Accelerating Cathode Material Discovery through Ab Initio Random Structure Searching
Bonan Zhu, Ziheng Lu, Chris J. Pickard, David O. Scanlon
The choice of cathode material in Li-ion batteries (LIBs) underpins their
overall performance. Discovering new cathode materials is a slow process, and
all major commercial cathode materials are still based on those identified in
the 1990s. Materials discovery using high-throughput calculations has attracted
great research interest, however, reliance on databases of existing materials
begs the question of whether these approaches are applicable for finding truly
novel materials. In this work, we demonstrate that ab-initio random structure
searching (AIRSS), a first-principles structure prediction methods that does
not rely on any pre-existing data, can locate low energy structures of complex
cathode materials efficiently based only on chemical composition.
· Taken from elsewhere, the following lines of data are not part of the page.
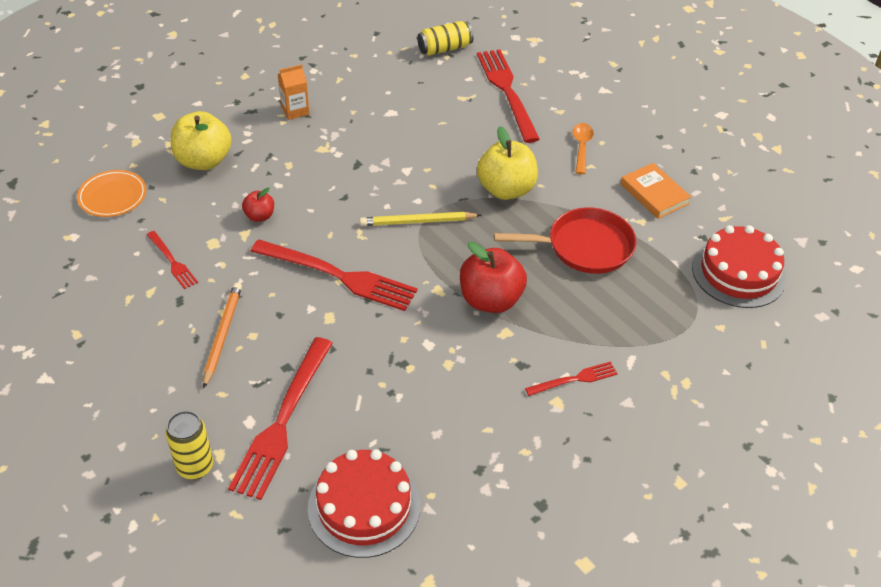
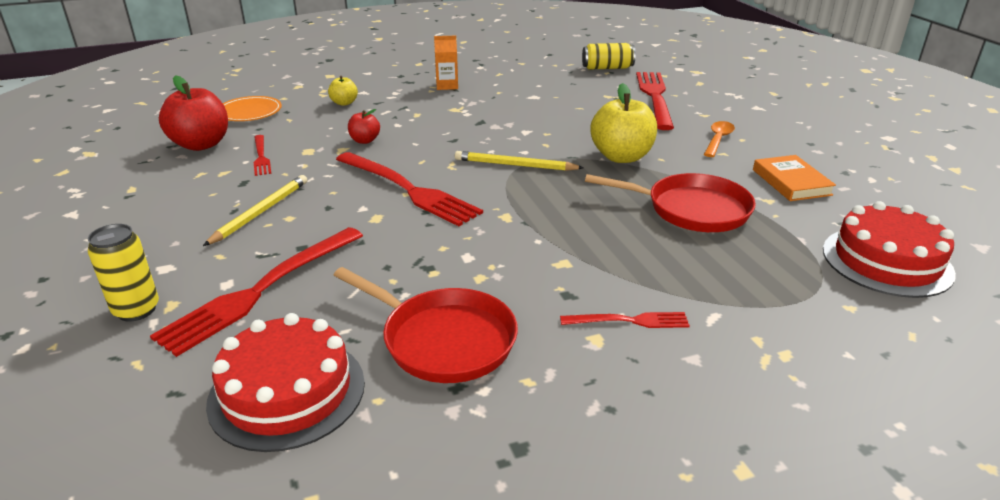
camera: 20 degrees right, 15 degrees down
(204, 161) = (344, 103): yellow apple -> yellow apple, size x0.51
(222, 335) = (260, 212): orange pencil -> yellow pencil
(450, 432) = (443, 340): none -> red pan
(490, 300) = (560, 233): red apple -> red apple (201, 144)

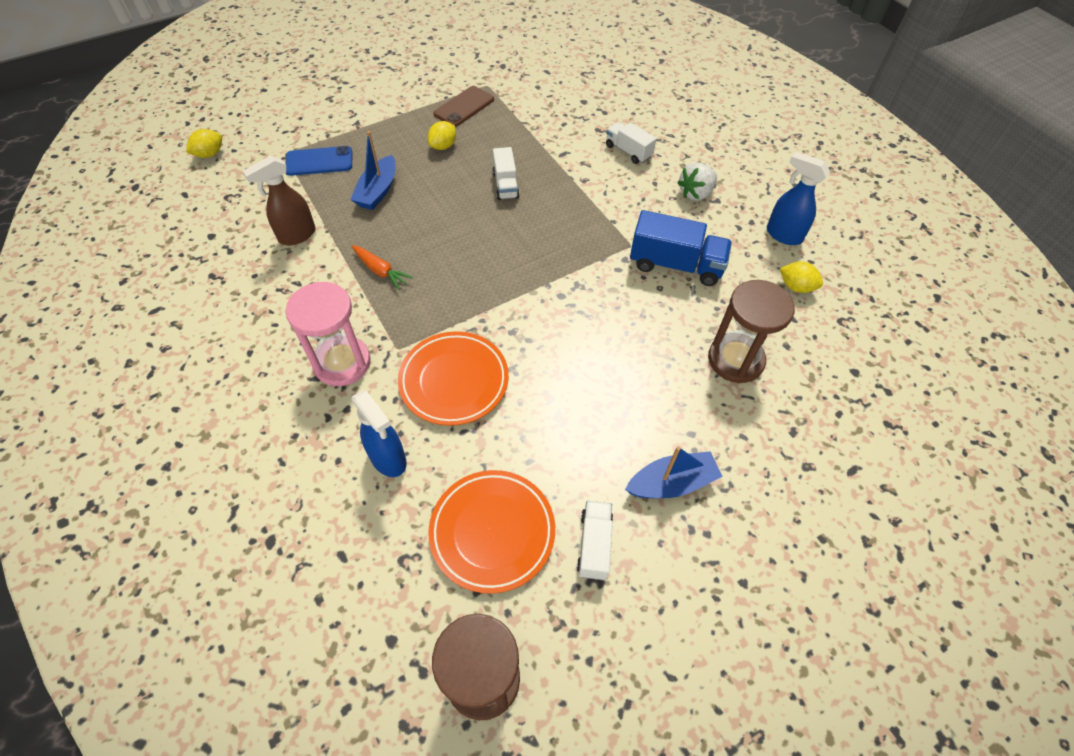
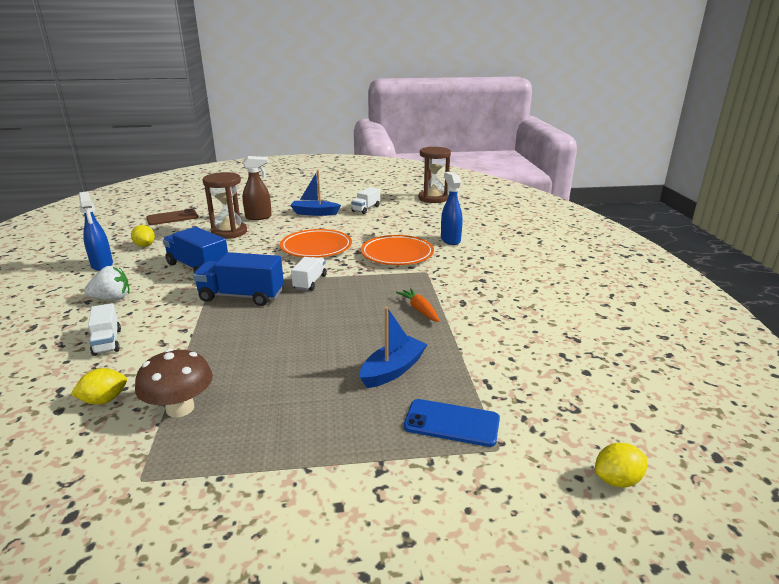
camera: 155 degrees left, 30 degrees down
(297, 236) = (491, 351): brown spray bottle -> brown spray bottle (259, 217)
(342, 363) = (467, 273): pink hourglass -> none
(443, 146) = (286, 400): yellow lemon -> yellow lemon (104, 400)
(464, 107) = (211, 450): brown phone -> brown phone (172, 218)
(492, 532) = (408, 217): orange plate -> orange plate (316, 248)
(505, 185) = (259, 343): white truck -> white truck (310, 282)
(509, 122) = (180, 408): none -> brown mushroom
(577, 234) = (241, 296): none -> blue truck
We use AIRSS
to explore three Fe-containing polyanion compounds as low-cost cathodes. Using
known quaternary LiFePO4 and quinary LiFeSO4F cathodes as examples, we easily
reproduce the known polymorphs, in addition to predicting other, hitherto
unknown, low energy polymorphs, and even finding a new polymorph of LiFeSO4F
which is more stable than the known ones. We then explore the phase space for
Fe-containing fluoroxalates, predicting a range of redox-active phases that
have yet to be experimentally synthesized, demonstrating the suitability of
AIRSS as a tool for accelerating the discovery of novel cathode materials.